* GIVEN TEXT
— BEGIN —

DocketNumber: 38686
Judges: McMillian, Clemens, Smith
Filed Date: 12/6/1977
Status: Precedential
Modified Date: 10/19/2024
Missouri Court of Appeals, St. Louis District, Division One.
*644 Paul E. Corning, Jr., Clayton, for defendant-appellant.
John D. Ashcroft, Atty. Gen., Paul Robert Otto, Asst. Atty. Gen., Jefferson City, for plaintiff-respondent.
McMILLIAN, Judge.
Defendant Gregory Sykes appeals from a judgment entered upon a jury verdict in the circuit court of St. Louis County finding him guilty of robbery first degree by means of a dangerous and deadly weapon, a felony, §§ 560.120, 560.135, RSMo 1969. Defendant was sentenced to fifteen years imprisonment. For reversal defendant argues that the trial court erred in (1) admitting evidence of other crimes, (2) permitting the prosecutor to make personalized remarks and inflammatory statements to the jury in final argument, (3) giving certain oral instructions to the jury, and (4) admitting into evidence certain photographs over defendant's objection of surprise. We reject each claim and thus affirm the judgment.

— END —

* OBJECTIVE A
Answer these from the court opinion:
(i) On what date was the case filed?
(ii) Who appeared for the defendant-appellant?
(iii) What prison sentence did the defendant receive?
* OBJECTIVE B
Extend the court opinion on the Sykes robbery appeal, picking up after its last sentence.
The records that come next are separate material and have no connection to the court opinion.

* RECORD EXTRACTS

— BEGIN —

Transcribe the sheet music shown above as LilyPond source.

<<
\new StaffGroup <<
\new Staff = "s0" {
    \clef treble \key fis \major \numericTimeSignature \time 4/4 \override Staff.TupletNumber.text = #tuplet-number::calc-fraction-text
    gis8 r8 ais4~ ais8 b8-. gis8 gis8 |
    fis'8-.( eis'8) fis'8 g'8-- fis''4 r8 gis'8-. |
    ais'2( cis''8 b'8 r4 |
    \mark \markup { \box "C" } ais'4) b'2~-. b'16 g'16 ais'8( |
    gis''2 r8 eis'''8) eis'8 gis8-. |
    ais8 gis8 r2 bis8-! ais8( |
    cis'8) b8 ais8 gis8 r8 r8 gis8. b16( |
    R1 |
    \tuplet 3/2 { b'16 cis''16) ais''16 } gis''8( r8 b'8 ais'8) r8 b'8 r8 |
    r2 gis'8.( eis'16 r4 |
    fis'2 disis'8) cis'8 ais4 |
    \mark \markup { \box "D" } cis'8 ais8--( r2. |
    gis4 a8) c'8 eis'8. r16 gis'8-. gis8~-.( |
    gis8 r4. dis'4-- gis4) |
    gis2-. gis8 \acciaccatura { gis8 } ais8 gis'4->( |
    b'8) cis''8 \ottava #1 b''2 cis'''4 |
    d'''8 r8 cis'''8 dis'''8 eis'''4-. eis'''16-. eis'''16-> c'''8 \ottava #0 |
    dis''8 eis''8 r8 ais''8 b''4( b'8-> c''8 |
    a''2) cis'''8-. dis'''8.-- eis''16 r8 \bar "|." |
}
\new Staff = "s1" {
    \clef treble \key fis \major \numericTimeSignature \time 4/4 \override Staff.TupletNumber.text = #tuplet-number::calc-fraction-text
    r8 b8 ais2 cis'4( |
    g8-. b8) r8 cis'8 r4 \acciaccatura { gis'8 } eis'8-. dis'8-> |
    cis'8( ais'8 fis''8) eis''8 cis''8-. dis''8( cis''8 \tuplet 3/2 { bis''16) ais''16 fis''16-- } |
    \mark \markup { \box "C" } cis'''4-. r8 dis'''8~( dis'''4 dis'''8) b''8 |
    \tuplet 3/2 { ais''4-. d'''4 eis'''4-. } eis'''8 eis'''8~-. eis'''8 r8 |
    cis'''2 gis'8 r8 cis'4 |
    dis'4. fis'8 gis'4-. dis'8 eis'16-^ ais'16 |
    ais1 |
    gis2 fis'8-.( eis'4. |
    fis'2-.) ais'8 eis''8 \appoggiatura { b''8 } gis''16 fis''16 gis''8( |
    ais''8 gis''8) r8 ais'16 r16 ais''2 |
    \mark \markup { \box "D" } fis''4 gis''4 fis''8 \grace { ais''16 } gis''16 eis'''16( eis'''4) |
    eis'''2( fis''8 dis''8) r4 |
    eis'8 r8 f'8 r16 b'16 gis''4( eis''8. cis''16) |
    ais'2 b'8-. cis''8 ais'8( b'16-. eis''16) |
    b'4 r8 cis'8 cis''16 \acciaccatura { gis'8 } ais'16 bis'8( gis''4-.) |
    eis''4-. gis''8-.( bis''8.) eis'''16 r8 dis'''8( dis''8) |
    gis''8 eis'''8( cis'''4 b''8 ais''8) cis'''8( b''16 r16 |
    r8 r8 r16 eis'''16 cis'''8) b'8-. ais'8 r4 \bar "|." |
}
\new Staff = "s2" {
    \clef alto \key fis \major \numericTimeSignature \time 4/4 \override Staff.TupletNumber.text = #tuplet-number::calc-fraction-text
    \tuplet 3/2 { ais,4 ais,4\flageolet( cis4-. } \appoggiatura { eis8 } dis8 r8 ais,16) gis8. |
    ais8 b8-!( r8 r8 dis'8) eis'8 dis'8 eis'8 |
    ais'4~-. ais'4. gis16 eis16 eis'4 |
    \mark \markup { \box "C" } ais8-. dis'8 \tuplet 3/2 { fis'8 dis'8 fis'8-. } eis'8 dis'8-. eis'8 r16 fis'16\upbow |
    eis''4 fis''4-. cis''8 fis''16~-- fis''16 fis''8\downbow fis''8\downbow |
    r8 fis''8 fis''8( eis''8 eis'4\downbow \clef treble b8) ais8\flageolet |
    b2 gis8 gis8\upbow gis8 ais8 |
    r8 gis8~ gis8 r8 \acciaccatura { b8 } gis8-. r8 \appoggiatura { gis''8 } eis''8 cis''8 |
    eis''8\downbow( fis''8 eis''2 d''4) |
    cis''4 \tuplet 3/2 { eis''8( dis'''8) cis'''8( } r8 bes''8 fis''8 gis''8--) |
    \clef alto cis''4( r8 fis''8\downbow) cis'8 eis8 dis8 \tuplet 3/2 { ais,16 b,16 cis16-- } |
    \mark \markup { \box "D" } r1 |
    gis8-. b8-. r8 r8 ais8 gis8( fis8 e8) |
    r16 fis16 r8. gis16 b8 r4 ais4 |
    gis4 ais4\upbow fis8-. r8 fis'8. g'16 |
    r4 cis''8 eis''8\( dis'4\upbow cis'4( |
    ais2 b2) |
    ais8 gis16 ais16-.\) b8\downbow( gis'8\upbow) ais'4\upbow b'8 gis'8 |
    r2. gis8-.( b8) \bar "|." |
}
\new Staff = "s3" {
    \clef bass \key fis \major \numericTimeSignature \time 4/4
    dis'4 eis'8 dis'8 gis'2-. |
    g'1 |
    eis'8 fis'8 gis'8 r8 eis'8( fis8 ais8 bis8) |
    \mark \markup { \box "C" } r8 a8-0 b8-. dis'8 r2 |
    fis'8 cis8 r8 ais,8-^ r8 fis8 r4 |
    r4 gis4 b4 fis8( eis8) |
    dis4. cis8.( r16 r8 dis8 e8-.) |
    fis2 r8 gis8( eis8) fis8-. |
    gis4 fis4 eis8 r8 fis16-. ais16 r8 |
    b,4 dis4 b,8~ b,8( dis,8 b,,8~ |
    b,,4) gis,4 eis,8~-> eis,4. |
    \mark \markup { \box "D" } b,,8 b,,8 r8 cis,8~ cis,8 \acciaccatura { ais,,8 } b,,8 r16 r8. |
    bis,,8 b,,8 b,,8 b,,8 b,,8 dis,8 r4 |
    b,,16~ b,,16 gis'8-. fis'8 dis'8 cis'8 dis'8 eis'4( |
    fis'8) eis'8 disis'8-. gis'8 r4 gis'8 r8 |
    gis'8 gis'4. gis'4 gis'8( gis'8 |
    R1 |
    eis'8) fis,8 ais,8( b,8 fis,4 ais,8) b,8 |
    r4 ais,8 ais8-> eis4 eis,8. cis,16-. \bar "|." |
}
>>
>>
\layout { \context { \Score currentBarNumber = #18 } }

— END —

* TASK ANSWER A
(i) 12/6/1977
(ii) Paul E. Corning, Jr., of Clayton
(iii) Fifteen years

* TASK ANSWER B
On March 6, 1976, an armed robber held up a Quick Shop market in St. Louis County, taking between $500 and $300. All five of the persons present made in-court identifications of defendant as the robber. On *645 March 10, 1976, three of the witnesses separately identified defendant from photographs and, later that day, picked defendant out of a lineup. The other two witnesses were able to identify defendant from a photograph taken of the lineup.
We reject defendant's first claim of error pertaining to the admission of evidence of other crimes. While we agree that the police officer's statement that he asked defendant about "some other things [he] was investigating" was inept, we do not agree that it has the prejudicial effect claimed by defendant. Defendant contends the statement prejudicially put before the jury the possibility that he had been involved in other crimes. Defendant requested the trial court to declare a mistriala drastic remedy. E. g., State v. Charles, 542 S.W.2d 606, 611 (Mo.App.1976).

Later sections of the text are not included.